In the Beat of a Heart: Life, Energy, and the Unity of Nature, by John Whitfield. |
The book begins with a Prologue about D’Arcy Thompson (Whitfield calls him “the last Victorian scientist”), author of the influential, if out-of-the-mainstream, book On Growth and Form.
This is the story—with some detours—of D’Arcy Thompson’s strand of biology and of a century-long attempt to build a unified theory, based on the laws of physics and mathematics, of how living things work. At the story’s heart is the study of something that Thompson called “a great theme”—the role of energy in life... The way that energy affects life depends on the size of living things. Size is the most important single notion in our attempt to understand energy’s role in nature. Here, again, we shall be following Thompson’s example. After its introduction, On Growth and Form ushers the reader into a physical view of living things with a chapter titled “On Magnitude,” which looks at the effects of body size on biology, a field called biological scaling.
In the Beat of a Heart examines Max Rubner’s idea that metabolism scales with surface area (2/3rd power), and Max Kleiber’s modification of this rule to a 3/4th power. It then describes the attempt of physicist Geoffrey West and ecologist Brian Enquist to explain this rule by modeling the fractal networks that provide the raw materials needed to maintain metabolism. While I was familiar with much of this story before reading Whitfield’s book, I nevertheless found the historical context and biographical background engrossing. Then came the lengthy section on forest ecology (Zzzzzzzzz). I soldiered on and was rewarded by a penetrating final chapter comparing the physicist’s and biologist’s points of view.

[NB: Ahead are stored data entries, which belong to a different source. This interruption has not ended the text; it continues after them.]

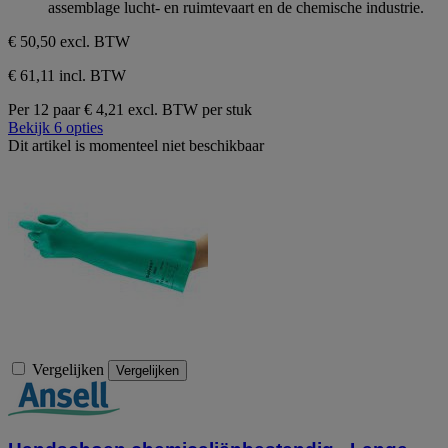
assemblage lucht- en ruimtevaart en de chemische industrie.
€ 50,50
excl. BTW
€ 61,11 incl. BTW
Per 12 paar
€ 4,21 excl. BTW per stuk
Bekijk 6 opties
Dit artikel is momenteel niet beschikbaar
Vergelijken
Vergelijken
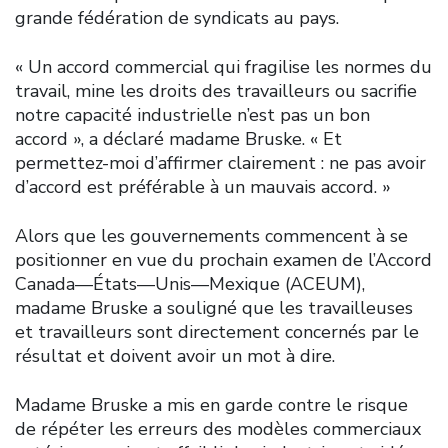
grande fédération de syndicats au pays.
« Un accord commercial qui fragilise les normes du
travail, mine les droits des travailleurs ou sacrifie
notre capacité industrielle n’est pas un bon
accord », a déclaré madame Bruske. « Et
permettez-moi d’affirmer clairement : ne pas avoir
d’accord est préférable à un mauvais accord. »
Alors que les gouvernements commencent à se
positionner en vue du prochain examen de l’Accord
Canada—États—Unis—Mexique (ACEUM),
madame Bruske a souligné que les travailleuses
et travailleurs sont directement concernés par le
résultat et doivent avoir un mot à dire.
Madame Bruske a mis en garde contre le risque
de répéter les erreurs des modèles commerciaux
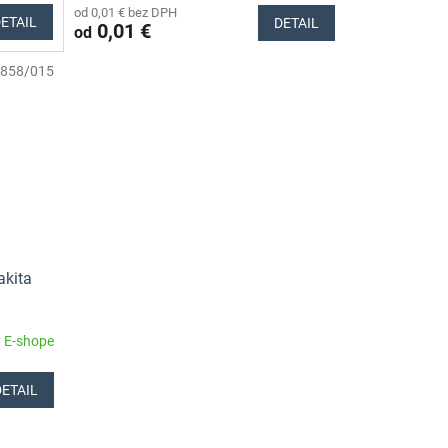
od 0,01 € bez DPH
ETAIL
DETAIL
0,01 €
od
858/015
akita
 E-shope
DETAIL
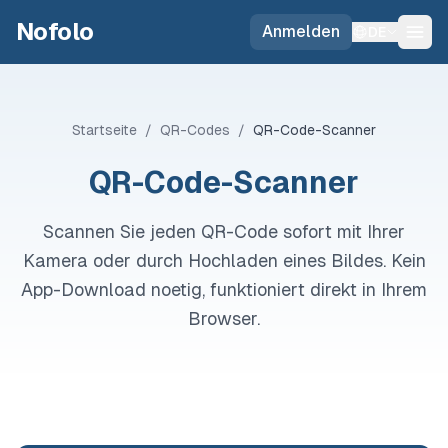
Skip to main content
Nofolo
Anmelden
DE
Startseite
/
QR-Codes
/
QR-Code-Scanner
QR-Code-Scanner
Scannen Sie jeden QR-Code sofort mit Ihrer
Kamera oder durch Hochladen eines Bildes. Kein
App-Download noetig, funktioniert direkt in Ihrem
Browser.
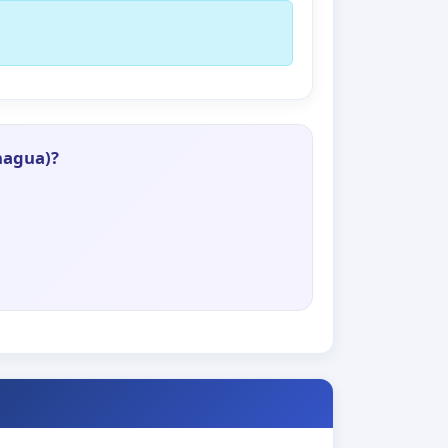
nagua)?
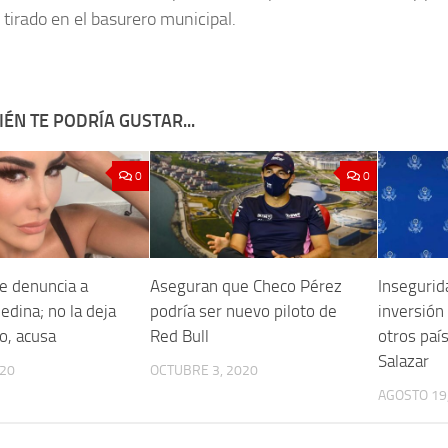
 tirado en el basurero municipal.
ÉN TE PODRÍA GUSTAR...
0
0
e denuncia a
Aseguran que Checo Pérez
Insegurida
edina; no la deja
podría ser nuevo piloto de
inversión
jo, acusa
Red Bull
otros paí
Salazar
020
OCTUBRE 3, 2020
AGOSTO 19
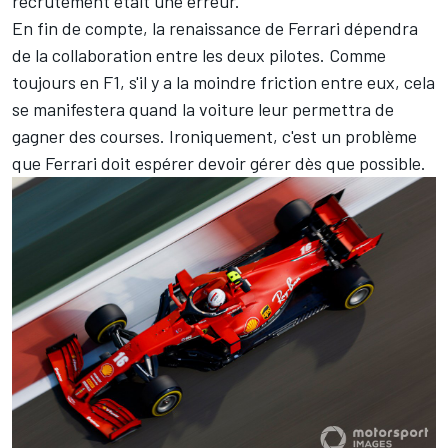
recrutement était une erreur.
En fin de compte, la renaissance de Ferrari dépendra
de la collaboration entre les deux pilotes. Comme
toujours en F1, s'il y a la moindre friction entre eux, cela
se manifestera quand la voiture leur permettra de
gagner des courses. Ironiquement, c'est un problème
que Ferrari doit espérer devoir gérer dès que possible.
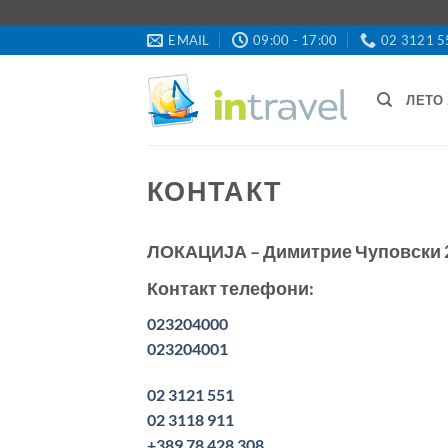
Skip
}
to
EMAIL
09:00 - 17:00
02 3121 5
content
ЛЕТО 
КОНТАКТ
ЛОКАЦИЈА – Димитрие Чуповски 26
Контакт телефони:
023204000
023204001
02 3121 551
02 3118 911
+389 78 428 308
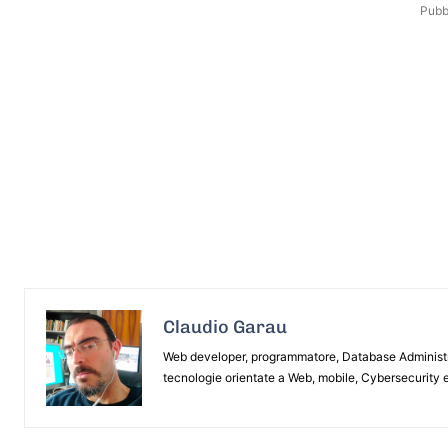
Pubbl
Claudio Garau
Web developer, programmatore, Database Administrat
tecnologie orientate a Web, mobile, Cybersecurity e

Finding a unity of nature would not make studying the details of nature obsolete. Indeed, finding unity depends on understanding the details. The variability of life means that in biology the ability to generalize is not enough. If you've measured one electron, you've measured them all, but, as I saw in Costa Rica, to understand a forest you must be able to see the trees, and that takes a botanist. Thinkers such as Humboldt, Darwin, and Wallace gained their understanding of how nature works from years of intimate experience of nature in the flesh and the leaf. And yet they were not just interested in what their senses told them: they also tried to abstract and unify. The combination of attributes--intrepid and reflective, naturalist and mathematician--strikes me as rather rare, and becoming more so. These days scientific lone wolves such as D’Arcy Thompson are almost extinct, and it would take a truly awesome polymath to acquire the necessary suite of skills in natural history, ecology, mathematics, and physics to devise a theory as complex as fractal networks.
The book ends with a provoking question and answer that sums up the debate nicely:
Is nature beautifully simple or beautifully complex? Yes, it is.